Bei diesem Projekt ging es darum, ein Ein- zum Zweifamilienhaus umzubauen – auch um zu zeigen, wie Österreichs Einfamilienhaussiedlungen nachträglich verdichtet werden könnten. Weil sich die Bauherrschaft ein für kommende Generationen nachhaltiges Objekt wünschte, lag es nahe, nicht nur umweltfreundlich zu bauen und Vorhandenes zu erhalten, sondern auch die bauliche Dichte zu erhöhen.

Möbel, Fenster und Innenausbau sind aus heimischer Esche und lokaler Weißtanne gefertigt. (Foto: © Dominic Kummer)
Der Wohnbereich ist mit Einbaumöbeln gestaltet. Materialwahl und ein zusätzliches Dachfenster sorgen für angenehm helle Räume. (Foto: © Dominik Kummer)
Welche Inspiration liegt diesem Projekt zugrunde?


Die Intention war, unter maximalem Erhalt der Bausubstanz des Familienbesitzes Platz für zwei Familien zu schaffen. Dabei wurde der Bestand aus den 1960er-Jahren thermisch saniert und um ein offenes Treppenhaus erweitert. Zusätzlich haben wir das Dachgeschoss ausgebaut. Ein Abriss kam aus ökologischer, aber auch aus emotionaler Sicht nicht in Betracht. Das Haus hat eine Familiengeschichte. Auch sollte sein ursprünglicher Charakter trotz der nun höheren Dichte erhalten bleiben. 

Wie reagiert der Entwurf auf den Ort?


Das Haus liegt in einem typischen Siedlungsgebiet mit geringer baulicher Dichte, das aus selbstreferenziellen Einfamilienhäusern besteht. Nicht in jedem Umfeld ist es möglich, mehrgeschossigen Wohnungsbau zu errichten. Oft verhindern kleine Grundstücke eine höhere Dichte. Das Projekt positioniert sich zwischen den Typologien und vereint dabei eine höhere Dichte und das Wohnen mit Garten ums Haus.

Auch nach dem Umbau hat die Straßenfassade den Charakter eines traditionellen Siedlungshauses behalten. Gleichzeitig sorgen die Holzkonstruktion und die nach außen verlegte Erschließung sowie die Außensitzbereiche für Leichtigkeit. (Foto: © Dominic Kummer)
Die Gebäudeecken wurden mit einer offenen Schalung verkleidet, sodass ein halbgeschützter Außenbereich entstanden ist. (Foto: © Dominic Kummer)
Welche besonderen Anforderungen wurden gestellt und wie trugen Sie diesen Rechnung?


Neben der Verdichtung sollte das Haus mit ökologischen Materialien gebaut werden.
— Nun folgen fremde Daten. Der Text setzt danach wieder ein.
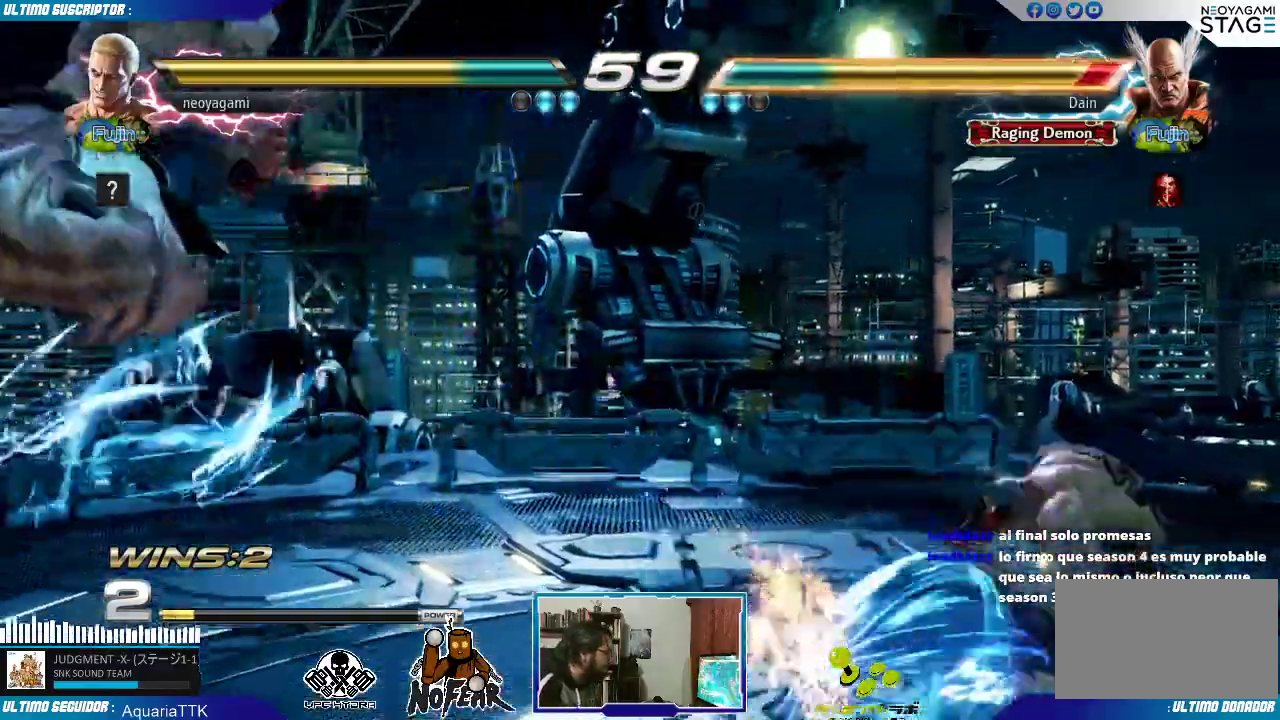
Gameplay with a controller (arcade stick); each line is a JSON object with the inputs held at the frame after it (dt_ms = milliseconds from this image to that frame). "events" lists button and stick changes between this image and that frame as [ms after this image, input, new state], when the widget could be followed in between. Not read: L3 R3.
{"dt_ms": 500, "buttons": [], "left_stick": "right", "events": [[450, "left_stick", "right"]]}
Auch sollte es seine umweltfreundliche Bauweise mit einer Holzfassade nach außen zeigen. Die Sanierung der Gebäudehülle und die Erhöhung des Dachgeschosses führten zu einer neuen Interpretation der Fassade. Der ursprüngliche Charakter der Putzfassade mit ihren kleinen Öffnungen wurde dem Wunsch der Bauherrschaft entsprechend in Holz weiterentwickelt.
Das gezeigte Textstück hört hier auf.